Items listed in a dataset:
§ §
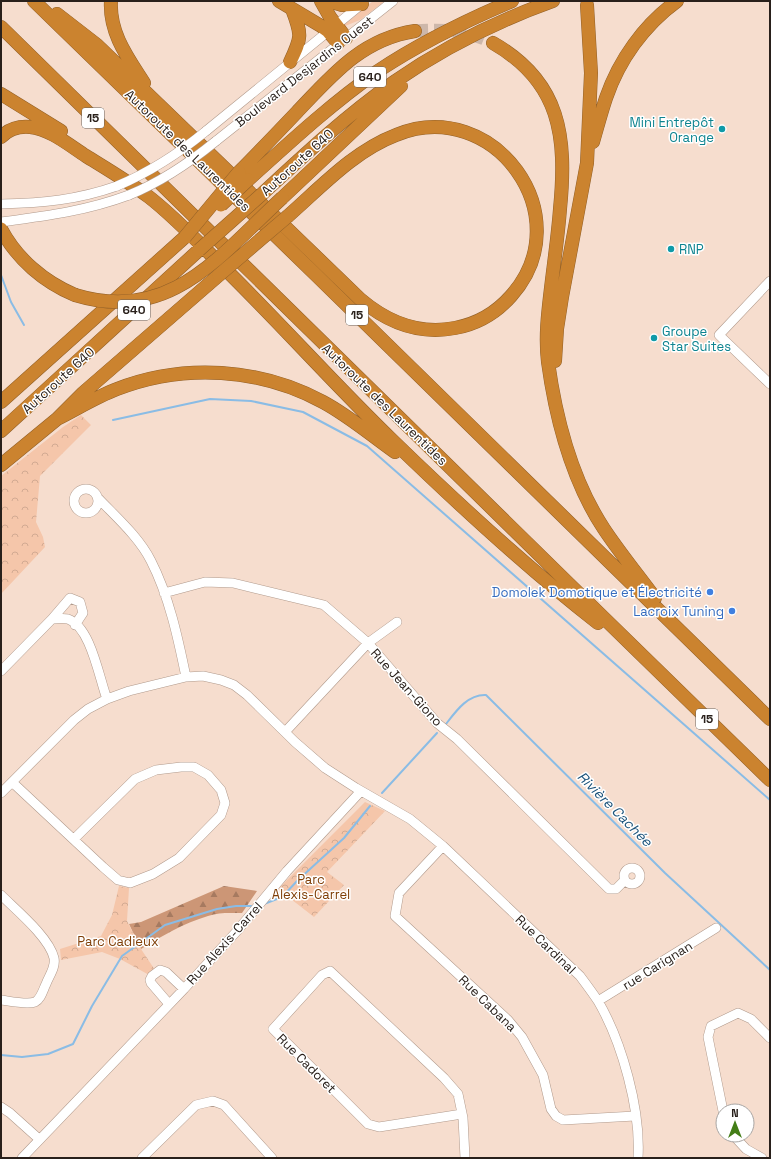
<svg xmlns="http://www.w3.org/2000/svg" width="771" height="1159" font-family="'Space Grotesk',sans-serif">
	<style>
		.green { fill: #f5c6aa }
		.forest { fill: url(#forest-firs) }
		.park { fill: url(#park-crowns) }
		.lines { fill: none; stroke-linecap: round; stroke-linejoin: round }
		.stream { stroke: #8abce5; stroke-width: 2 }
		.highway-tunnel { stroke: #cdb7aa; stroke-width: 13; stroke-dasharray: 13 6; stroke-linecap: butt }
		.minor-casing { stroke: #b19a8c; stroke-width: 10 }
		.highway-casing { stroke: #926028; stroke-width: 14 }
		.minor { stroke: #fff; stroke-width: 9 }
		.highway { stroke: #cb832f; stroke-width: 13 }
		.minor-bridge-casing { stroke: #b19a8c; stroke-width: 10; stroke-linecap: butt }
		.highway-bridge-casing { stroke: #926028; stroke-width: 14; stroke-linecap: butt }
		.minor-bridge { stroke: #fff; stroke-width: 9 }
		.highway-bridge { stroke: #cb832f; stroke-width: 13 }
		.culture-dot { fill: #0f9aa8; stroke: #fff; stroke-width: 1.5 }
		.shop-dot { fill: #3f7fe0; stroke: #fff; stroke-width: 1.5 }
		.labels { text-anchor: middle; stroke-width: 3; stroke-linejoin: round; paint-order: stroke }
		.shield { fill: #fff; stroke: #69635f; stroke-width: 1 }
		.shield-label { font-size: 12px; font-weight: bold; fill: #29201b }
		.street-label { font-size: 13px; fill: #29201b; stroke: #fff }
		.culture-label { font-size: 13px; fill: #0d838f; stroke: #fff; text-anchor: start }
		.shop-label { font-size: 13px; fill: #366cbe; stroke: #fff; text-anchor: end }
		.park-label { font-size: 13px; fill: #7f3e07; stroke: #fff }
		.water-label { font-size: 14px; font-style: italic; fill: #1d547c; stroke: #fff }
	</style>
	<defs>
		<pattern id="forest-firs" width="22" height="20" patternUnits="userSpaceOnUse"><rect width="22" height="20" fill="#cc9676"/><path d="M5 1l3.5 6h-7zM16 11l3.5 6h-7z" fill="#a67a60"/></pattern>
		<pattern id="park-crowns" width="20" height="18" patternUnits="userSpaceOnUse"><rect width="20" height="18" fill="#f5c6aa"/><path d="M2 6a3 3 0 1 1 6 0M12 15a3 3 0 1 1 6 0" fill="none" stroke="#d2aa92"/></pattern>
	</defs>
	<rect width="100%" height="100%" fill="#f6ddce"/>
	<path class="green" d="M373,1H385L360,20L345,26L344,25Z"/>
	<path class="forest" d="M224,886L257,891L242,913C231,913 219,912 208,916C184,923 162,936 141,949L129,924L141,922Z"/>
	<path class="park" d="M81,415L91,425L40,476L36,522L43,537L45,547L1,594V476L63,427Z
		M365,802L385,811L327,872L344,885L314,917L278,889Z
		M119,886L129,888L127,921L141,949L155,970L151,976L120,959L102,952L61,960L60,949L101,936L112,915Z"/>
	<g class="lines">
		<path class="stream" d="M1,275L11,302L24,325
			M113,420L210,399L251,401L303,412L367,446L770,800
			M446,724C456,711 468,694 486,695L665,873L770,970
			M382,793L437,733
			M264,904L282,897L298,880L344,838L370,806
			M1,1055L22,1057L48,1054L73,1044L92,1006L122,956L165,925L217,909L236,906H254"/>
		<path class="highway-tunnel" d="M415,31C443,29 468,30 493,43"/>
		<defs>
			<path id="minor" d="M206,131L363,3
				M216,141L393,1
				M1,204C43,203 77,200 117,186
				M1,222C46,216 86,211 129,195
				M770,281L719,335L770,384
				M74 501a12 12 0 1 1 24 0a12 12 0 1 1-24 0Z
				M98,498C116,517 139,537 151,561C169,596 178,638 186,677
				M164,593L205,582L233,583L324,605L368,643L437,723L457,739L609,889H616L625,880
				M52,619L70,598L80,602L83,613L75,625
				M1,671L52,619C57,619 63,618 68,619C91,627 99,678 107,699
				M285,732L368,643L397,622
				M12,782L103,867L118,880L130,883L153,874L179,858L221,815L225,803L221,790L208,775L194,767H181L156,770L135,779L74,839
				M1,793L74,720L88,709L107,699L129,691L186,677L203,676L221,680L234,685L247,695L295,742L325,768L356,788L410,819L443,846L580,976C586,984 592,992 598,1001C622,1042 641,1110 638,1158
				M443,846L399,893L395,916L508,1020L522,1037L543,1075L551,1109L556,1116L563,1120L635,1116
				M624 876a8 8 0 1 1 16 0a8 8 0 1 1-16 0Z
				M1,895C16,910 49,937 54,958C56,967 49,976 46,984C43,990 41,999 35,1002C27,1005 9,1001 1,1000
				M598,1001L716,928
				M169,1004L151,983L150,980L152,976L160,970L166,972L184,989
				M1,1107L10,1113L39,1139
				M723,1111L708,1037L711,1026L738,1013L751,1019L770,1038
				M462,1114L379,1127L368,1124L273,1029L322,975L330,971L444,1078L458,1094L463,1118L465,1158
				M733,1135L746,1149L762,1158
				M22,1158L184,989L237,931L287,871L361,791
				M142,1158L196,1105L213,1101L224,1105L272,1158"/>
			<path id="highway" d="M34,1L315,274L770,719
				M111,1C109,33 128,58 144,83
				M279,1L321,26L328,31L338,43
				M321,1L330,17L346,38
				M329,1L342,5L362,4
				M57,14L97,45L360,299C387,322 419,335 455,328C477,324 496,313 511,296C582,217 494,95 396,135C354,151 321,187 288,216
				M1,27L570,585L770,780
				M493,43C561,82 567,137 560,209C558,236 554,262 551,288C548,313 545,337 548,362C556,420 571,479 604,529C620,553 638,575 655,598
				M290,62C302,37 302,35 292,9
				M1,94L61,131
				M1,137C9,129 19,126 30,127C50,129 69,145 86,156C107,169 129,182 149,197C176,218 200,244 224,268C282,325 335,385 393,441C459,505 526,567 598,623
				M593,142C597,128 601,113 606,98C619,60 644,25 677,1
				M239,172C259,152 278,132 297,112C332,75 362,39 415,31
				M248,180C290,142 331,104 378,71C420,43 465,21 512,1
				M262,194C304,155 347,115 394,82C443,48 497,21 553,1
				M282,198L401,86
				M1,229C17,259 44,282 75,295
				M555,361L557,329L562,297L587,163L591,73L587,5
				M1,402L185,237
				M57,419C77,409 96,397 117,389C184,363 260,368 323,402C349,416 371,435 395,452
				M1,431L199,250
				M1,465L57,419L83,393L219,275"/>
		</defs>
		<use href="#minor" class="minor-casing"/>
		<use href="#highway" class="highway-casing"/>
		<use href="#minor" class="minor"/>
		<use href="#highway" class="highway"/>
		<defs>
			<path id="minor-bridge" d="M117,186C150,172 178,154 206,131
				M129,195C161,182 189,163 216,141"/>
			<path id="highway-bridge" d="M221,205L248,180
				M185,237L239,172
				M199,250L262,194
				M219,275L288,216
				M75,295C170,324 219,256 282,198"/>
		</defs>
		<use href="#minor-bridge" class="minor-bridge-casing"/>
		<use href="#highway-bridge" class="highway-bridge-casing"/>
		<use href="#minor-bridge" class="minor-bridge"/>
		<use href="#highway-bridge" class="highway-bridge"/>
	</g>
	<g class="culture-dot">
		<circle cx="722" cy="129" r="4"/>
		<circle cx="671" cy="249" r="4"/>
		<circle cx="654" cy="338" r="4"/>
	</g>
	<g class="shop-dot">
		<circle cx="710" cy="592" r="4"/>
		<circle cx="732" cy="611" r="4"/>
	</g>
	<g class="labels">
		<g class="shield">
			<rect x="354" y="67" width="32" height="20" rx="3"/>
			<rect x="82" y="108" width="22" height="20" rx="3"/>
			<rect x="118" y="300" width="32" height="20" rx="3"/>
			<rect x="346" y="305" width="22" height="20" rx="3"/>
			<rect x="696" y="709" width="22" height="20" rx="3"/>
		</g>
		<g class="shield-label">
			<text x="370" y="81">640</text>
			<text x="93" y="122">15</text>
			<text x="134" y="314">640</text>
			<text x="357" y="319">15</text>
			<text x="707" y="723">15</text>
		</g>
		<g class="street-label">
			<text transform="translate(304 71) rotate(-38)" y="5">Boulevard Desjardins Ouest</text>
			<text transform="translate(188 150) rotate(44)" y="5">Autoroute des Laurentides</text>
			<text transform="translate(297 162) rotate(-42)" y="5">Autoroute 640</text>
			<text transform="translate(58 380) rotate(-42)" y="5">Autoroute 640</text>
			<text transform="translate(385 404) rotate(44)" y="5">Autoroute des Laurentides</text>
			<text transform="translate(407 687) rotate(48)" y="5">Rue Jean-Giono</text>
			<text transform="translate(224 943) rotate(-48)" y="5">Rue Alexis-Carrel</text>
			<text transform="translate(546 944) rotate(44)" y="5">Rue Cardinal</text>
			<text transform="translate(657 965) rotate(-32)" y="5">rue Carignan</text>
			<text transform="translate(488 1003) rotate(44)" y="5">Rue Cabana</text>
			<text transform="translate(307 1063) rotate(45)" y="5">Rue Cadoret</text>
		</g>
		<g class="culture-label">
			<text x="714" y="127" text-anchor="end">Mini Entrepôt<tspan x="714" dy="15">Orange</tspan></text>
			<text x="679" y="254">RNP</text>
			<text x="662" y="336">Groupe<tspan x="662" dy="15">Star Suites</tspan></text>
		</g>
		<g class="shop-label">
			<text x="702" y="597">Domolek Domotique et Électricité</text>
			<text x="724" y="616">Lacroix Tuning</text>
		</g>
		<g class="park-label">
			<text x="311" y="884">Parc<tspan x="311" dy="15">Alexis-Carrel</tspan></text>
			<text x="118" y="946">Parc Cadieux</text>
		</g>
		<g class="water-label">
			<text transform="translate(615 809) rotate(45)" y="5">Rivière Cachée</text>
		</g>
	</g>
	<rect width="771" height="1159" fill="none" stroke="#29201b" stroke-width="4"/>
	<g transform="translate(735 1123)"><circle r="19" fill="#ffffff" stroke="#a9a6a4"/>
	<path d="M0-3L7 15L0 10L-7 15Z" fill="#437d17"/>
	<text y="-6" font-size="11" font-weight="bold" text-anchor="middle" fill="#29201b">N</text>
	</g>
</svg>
§ §
» Prompt:
Look through the entries, and return every line that the word "lines" appears in.

» Response area:
		.lines { fill: none; stroke-linecap: round; stroke-linejoin: round }
	<g class="lines">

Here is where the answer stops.